* _Provided material_
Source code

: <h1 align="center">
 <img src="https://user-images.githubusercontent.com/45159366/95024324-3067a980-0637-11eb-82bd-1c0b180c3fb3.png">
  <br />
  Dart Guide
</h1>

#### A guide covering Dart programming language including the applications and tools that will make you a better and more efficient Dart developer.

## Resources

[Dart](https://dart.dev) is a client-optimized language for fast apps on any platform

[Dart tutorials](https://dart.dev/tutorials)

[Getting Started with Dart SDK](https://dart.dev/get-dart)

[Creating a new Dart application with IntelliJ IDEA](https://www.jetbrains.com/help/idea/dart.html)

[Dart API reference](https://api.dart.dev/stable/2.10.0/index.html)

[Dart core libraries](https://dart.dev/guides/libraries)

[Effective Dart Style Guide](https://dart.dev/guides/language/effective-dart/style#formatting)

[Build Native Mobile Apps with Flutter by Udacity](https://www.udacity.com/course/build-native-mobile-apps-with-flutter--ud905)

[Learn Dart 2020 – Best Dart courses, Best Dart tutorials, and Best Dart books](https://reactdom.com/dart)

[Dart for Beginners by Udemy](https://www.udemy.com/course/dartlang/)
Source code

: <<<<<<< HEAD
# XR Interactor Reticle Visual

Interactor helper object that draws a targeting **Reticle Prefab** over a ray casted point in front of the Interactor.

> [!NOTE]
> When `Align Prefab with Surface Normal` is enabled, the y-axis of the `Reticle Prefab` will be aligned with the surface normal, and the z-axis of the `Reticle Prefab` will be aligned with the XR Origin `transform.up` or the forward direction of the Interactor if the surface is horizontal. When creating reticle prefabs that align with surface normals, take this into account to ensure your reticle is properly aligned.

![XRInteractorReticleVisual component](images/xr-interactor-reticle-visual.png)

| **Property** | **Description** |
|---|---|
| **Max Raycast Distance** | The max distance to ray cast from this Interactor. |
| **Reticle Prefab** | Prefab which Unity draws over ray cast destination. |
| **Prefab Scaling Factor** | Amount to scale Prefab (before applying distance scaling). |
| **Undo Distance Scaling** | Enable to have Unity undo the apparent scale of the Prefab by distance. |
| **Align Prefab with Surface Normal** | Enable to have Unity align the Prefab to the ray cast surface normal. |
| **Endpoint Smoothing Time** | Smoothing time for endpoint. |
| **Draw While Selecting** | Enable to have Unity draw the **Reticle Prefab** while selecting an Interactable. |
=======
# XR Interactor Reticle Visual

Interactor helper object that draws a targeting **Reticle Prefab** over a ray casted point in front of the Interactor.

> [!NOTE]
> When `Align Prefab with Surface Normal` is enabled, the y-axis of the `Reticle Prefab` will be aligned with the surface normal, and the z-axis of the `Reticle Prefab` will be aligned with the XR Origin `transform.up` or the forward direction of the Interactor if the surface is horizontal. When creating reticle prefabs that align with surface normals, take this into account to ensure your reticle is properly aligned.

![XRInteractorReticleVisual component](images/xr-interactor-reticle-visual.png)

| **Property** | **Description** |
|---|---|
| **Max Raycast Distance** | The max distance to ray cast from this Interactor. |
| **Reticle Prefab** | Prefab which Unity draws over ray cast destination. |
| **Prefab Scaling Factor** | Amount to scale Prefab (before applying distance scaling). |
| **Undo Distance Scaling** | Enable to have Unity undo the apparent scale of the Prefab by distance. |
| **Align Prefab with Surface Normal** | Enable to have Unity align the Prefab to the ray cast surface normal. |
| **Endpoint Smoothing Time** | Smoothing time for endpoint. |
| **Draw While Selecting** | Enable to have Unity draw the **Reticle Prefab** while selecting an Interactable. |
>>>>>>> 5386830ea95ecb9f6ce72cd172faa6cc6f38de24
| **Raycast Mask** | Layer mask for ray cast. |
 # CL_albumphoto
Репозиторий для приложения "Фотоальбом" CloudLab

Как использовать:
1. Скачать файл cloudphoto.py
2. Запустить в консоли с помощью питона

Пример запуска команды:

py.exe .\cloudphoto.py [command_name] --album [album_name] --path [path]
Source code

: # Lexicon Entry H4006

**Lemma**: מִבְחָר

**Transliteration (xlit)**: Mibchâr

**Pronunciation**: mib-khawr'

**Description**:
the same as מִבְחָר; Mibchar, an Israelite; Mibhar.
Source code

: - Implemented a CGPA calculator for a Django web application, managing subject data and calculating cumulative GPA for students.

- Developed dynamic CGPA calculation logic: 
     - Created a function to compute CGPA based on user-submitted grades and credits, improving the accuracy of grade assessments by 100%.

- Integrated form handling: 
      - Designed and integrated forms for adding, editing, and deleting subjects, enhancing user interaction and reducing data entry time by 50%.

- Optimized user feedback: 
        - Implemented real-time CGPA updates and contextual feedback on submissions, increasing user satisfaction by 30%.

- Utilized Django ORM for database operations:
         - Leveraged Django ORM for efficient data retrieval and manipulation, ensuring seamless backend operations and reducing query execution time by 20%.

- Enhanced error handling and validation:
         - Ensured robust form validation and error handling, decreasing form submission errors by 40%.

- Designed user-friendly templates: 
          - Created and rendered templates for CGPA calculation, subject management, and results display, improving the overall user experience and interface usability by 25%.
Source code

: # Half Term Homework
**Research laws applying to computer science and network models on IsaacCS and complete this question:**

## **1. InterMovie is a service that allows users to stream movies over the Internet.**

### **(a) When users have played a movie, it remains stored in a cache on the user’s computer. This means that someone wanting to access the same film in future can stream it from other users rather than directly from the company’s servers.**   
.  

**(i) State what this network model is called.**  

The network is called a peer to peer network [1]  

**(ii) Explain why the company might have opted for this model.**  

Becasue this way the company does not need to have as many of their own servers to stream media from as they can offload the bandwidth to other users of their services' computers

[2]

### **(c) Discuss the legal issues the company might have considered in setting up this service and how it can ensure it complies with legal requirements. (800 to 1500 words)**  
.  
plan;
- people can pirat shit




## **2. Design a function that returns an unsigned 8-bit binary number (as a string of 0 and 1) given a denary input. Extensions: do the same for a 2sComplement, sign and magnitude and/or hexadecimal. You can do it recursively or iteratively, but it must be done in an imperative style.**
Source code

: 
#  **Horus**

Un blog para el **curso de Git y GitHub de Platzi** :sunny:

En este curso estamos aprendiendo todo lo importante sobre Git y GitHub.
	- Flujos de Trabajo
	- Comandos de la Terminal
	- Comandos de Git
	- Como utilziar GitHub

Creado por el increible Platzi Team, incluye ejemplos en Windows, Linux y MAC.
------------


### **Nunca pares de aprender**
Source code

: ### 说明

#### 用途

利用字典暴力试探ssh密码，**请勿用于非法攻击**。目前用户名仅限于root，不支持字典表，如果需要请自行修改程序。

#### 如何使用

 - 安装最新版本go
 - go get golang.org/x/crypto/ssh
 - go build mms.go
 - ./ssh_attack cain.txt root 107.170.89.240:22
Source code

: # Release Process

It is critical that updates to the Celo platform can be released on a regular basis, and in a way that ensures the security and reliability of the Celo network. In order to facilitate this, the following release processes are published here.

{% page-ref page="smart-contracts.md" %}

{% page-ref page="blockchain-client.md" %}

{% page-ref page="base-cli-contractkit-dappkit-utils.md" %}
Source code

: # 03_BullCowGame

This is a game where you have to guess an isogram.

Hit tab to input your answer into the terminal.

==

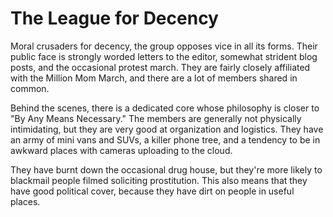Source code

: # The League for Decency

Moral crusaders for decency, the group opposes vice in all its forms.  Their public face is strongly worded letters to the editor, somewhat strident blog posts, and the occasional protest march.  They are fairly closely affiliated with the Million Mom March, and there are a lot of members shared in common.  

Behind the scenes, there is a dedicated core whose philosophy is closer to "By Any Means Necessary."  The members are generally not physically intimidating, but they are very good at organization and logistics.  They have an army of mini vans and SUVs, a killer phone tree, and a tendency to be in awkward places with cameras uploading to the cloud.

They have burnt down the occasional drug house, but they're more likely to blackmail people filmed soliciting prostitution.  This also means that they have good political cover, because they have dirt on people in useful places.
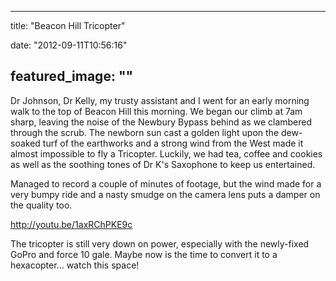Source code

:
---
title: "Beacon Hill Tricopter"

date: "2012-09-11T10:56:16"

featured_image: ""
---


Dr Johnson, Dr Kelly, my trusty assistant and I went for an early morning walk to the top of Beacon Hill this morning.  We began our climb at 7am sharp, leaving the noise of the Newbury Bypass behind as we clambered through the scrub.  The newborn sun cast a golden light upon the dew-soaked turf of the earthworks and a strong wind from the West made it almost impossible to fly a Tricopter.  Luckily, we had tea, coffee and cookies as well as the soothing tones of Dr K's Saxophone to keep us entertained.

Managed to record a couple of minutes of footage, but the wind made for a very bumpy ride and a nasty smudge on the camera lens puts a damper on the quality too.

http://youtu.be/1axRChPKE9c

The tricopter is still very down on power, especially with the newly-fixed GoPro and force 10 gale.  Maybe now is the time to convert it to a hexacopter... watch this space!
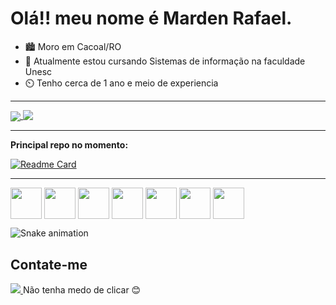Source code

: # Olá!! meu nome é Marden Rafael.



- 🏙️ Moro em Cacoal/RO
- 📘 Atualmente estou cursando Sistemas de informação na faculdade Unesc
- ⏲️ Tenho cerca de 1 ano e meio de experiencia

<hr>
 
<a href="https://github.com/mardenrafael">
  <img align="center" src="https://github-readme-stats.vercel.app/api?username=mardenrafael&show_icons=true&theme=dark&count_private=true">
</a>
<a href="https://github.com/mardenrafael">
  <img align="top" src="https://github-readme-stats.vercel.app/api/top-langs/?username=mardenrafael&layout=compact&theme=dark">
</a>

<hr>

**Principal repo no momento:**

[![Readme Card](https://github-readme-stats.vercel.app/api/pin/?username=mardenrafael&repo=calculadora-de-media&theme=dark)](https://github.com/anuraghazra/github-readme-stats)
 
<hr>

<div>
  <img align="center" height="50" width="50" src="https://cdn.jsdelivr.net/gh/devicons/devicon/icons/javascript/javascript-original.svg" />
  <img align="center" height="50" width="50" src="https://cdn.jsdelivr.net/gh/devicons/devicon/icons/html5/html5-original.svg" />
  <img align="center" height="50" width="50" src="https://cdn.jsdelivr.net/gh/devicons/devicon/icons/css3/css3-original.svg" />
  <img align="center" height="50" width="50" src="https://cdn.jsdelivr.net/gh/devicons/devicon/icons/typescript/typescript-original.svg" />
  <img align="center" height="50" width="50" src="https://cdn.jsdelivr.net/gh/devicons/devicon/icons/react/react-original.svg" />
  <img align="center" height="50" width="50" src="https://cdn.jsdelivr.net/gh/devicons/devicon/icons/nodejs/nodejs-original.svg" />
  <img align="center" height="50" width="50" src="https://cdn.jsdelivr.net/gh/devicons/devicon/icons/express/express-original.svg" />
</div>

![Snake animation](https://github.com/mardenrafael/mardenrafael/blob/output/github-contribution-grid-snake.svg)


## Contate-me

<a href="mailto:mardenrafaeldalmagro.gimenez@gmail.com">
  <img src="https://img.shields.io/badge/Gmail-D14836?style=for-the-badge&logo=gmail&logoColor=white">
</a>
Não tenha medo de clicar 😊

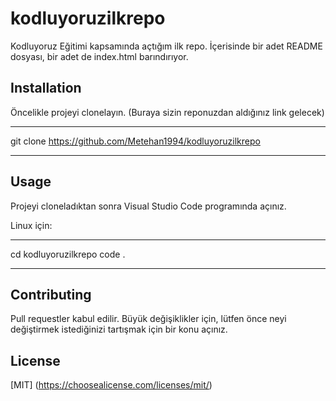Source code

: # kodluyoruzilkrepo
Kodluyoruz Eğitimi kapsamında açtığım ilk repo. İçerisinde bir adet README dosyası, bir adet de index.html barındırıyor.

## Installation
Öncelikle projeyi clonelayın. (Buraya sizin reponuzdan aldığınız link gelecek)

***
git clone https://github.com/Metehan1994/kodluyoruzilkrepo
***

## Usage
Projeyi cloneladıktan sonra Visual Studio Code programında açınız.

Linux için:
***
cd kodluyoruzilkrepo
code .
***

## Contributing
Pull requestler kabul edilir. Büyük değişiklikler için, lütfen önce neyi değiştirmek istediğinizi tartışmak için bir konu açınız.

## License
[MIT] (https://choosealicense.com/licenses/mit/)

* _Work instruction_
From the entries above, extract only the lines running from the one containing "## **1. InterMovie" through the one containing "- go build mms.go", inclusive.

* _Response area_
## **1. InterMovie is a service that allows users to stream movies over the Internet.**

### **(a) When users have played a movie, it remains stored in a cache on the user’s computer. This means that someone wanting to access the same film in future can stream it from other users rather than directly from the company’s servers.**   
.  

**(i) State what this network model is called.**  

The network is called a peer to peer network [1]  

**(ii) Explain why the company might have opted for this model.**  

Becasue this way the company does not need to have as many of their own servers to stream media from as they can offload the bandwidth to other users of their services' computers

[2]

### **(c) Discuss the legal issues the company might have considered in setting up this service and how it can ensure it complies with legal requirements. (800 to 1500 words)**  
.  
plan;
- people can pirat shit




## **2. Design a function that returns an unsigned 8-bit binary number (as a string of 0 and 1) given a denary input. Extensions: do the same for a 2sComplement, sign and magnitude and/or hexadecimal. You can do it recursively or iteratively, but it must be done in an imperative style.**
Source code

: 
#  **Horus**

Un blog para el **curso de Git y GitHub de Platzi** :sunny:

En este curso estamos aprendiendo todo lo importante sobre Git y GitHub.
	- Flujos de Trabajo
	- Comandos de la Terminal
	- Comandos de Git
	- Como utilziar GitHub

Creado por el increible Platzi Team, incluye ejemplos en Windows, Linux y MAC.
------------


### **Nunca pares de aprender**
Source code

: ### 说明

#### 用途

利用字典暴力试探ssh密码，**请勿用于非法攻击**。目前用户名仅限于root，不支持字典表，如果需要请自行修改程序。

#### 如何使用

 - 安装最新版本go
 - go get golang.org/x/crypto/ssh
 - go build mms.go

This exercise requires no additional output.